◆ Trecho selecionado
O Brasil quer conhecimento e capital. Eles precisam de uma fonte segura de alimentos e minério
Impossível não recordar trechos da letra do impagável Raul Seixas após o acidente de Fukushima no Japão. Na primeira estrofe da música, Raul diz: A solução pro nosso povo eu vou dar/Negócio bom assim ninguém nunca viu/Tá tudo pronto aqui/É só vir pegar/A solução é alugar o Brasil. Passou algum tempo até o prognóstico do compositor se materializar. Mas hoje é evidente o enorme potencial de trocas entre o Brasil e os outros países, entre as necessidades deles e os nossos vastos recursos.
Por outro lado, há recursos de conhecimento e capitais ociosos do lado de lá, que aqui são mais escassos e podem ser mobilizados em nossa direção. Eles funcionariam como moeda de troca pelo acesso as nossas riquezas que, na metáfora abusada de Raul Seixas, seria o “mingau” pelo aluguel do nosso “quintal”.
Será que temos uma noção clara e um planejamento bem delineado da exploração inteligente e sustentável dos parques agropecuário e mineral brasileiros? Apesar de todos os esforços recentes de delimitação do campo de jogo, temo que ainda não. Passados cerca de 30 anos de avanço extraordinário da produção agrícola e pecuária desde 1980 (ano de crise de petróleo), o Brasil ainda largamente desconhece o que fez o agronegócio para salvar a economia brasileira do buraco, e o que ele ainda fará por nós no futuro.
Desde a grande crise da economia mundial anterior à atual, nos anos 80, é a agricultura que paga o cartão de crédito brasileiro no exterior. Desta vez, na era Lula, foi de novo o saldo comercial primário que propiciou a magnífica acumulação de reservas em moeda estrangeira, da ordem de US$ 300 bilhões.
E que têm a ver com essa história o terremoto e o tsunami no Japão? É que o risco de contaminação radioativa na tragédia atual e de repetição de novas catástrofes desse tipo, lá e em outros países, ressaltam a situação privilegiada do Brasil e da América do Sul como região estável, segura e capaz de fornecer alimentos e minerais em escala planetária. Com a demanda global crescente por essas mercadorias, o valor do aluguel só tende a aumentar…
Mas o mingau ainda está longe da nossa boquinha. Temos de elaborar melhor uma estratégia de longo prazo – que, para ser honestos, não temos –, de nos aproximar dessa demanda futura por suprimentos agindo como quem entende o jogo de interesses das nações até 2050.

◆ Ações a realizar
1. No trecho sobre o aluguel do Brasil, de quanto foi a acumulação de reservas em moeda estrangeira na era Lula?
2. Prossiga o trecho sobre o aluguel do Brasil com um novo parágrafo que venha logo depois da última frase dele.

◆ Material extraído
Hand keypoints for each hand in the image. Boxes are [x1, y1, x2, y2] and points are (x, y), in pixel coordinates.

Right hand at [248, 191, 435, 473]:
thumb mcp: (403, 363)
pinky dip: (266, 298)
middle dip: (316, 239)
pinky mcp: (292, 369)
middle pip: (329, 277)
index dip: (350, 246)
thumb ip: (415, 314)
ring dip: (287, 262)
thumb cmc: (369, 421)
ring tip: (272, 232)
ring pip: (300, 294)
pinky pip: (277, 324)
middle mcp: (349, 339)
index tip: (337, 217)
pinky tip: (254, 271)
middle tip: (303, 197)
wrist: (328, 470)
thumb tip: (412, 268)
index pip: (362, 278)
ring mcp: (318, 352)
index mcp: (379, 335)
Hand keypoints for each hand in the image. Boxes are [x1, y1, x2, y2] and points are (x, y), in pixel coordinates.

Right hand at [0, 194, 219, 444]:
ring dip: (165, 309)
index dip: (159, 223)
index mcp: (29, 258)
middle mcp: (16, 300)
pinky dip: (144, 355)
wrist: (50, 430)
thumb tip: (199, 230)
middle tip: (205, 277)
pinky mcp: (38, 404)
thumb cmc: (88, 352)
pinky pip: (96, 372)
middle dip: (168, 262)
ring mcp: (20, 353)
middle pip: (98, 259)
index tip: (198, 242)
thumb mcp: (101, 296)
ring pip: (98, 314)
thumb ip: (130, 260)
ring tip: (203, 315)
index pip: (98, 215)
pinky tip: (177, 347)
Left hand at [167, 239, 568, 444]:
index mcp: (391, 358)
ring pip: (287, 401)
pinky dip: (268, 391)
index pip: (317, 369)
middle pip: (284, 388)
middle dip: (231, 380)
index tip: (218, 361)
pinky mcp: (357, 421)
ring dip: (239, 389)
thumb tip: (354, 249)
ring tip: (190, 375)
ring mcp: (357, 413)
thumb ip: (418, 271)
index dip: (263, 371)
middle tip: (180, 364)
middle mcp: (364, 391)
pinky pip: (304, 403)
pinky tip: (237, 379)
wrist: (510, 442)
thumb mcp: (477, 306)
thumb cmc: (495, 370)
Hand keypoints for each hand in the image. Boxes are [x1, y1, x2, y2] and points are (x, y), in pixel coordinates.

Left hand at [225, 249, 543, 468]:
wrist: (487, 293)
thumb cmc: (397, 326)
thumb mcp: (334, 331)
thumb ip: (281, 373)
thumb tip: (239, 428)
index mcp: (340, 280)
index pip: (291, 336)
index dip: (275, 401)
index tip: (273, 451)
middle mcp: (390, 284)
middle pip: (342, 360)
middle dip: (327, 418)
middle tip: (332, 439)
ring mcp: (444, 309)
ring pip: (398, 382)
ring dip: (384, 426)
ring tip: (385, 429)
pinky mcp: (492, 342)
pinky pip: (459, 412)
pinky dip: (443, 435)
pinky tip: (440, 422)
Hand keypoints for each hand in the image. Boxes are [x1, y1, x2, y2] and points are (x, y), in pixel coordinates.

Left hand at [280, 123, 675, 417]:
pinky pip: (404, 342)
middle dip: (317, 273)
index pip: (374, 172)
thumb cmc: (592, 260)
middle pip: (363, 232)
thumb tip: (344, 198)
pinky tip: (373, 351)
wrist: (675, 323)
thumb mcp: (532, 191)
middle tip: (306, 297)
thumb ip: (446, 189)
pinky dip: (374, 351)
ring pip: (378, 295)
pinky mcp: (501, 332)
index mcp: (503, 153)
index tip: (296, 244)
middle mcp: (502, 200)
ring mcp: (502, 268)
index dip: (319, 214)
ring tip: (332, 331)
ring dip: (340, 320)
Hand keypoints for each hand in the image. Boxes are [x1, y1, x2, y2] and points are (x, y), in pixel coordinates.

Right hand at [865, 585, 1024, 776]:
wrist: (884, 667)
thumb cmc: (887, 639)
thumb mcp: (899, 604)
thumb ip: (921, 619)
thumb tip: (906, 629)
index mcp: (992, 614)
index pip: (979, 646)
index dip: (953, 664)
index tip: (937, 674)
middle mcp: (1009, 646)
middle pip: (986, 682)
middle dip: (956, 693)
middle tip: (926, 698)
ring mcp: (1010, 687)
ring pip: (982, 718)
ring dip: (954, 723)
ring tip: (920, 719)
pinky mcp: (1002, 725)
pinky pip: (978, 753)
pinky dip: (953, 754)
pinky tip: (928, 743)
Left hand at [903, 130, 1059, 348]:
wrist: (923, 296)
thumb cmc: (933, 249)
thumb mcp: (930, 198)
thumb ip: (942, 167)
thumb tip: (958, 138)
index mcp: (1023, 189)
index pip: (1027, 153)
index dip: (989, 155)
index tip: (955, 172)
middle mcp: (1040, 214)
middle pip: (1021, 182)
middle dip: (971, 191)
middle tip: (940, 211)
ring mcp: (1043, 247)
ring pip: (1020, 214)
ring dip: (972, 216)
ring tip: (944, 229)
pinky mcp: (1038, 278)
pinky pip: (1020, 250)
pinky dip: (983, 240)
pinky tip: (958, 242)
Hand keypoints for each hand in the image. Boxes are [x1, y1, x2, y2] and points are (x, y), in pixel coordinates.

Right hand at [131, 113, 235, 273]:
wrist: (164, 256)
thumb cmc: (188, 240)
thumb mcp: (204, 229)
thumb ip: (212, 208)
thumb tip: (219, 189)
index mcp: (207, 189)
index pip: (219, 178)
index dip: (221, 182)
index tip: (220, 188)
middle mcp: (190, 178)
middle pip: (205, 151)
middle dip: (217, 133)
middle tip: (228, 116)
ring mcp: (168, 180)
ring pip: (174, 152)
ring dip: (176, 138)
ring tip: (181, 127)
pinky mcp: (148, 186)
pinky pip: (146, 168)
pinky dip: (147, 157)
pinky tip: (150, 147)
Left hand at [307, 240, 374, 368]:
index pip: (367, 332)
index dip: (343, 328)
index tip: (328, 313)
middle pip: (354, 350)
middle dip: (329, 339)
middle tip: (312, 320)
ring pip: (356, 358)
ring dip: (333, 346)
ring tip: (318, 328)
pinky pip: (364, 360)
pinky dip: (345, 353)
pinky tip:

◆ Respostas do exercício
1. Da ordem de US$ 300 bilhões.

2.
Casar interesses é tarefa delicada e complexa. O Japão, país competentíssimo na inovação e na indústria, vai se reerguer. Será que contará com o Brasil nesse processo? Também por razões que remontam à nossa interessante história de absorção migratória, os países poderiam ser parceiros estratégicos ao trabalhar para garantir sua viabilidade futura. Em 2050 (raramente se ouve aqui alguém mencionar planejamento com horizonte tão longo), o Brasil poderá emergir com um tamanho até duas vezes maior, em termos de renda anual, que o Japão de hoje. Foram projeções que apresentei a um grupo de parlamentares japoneses em Tóquio em 2008, ao ressaltar a proximidade dos interesses de longo prazo dos dois países, apesar da grande distância física entre ambos.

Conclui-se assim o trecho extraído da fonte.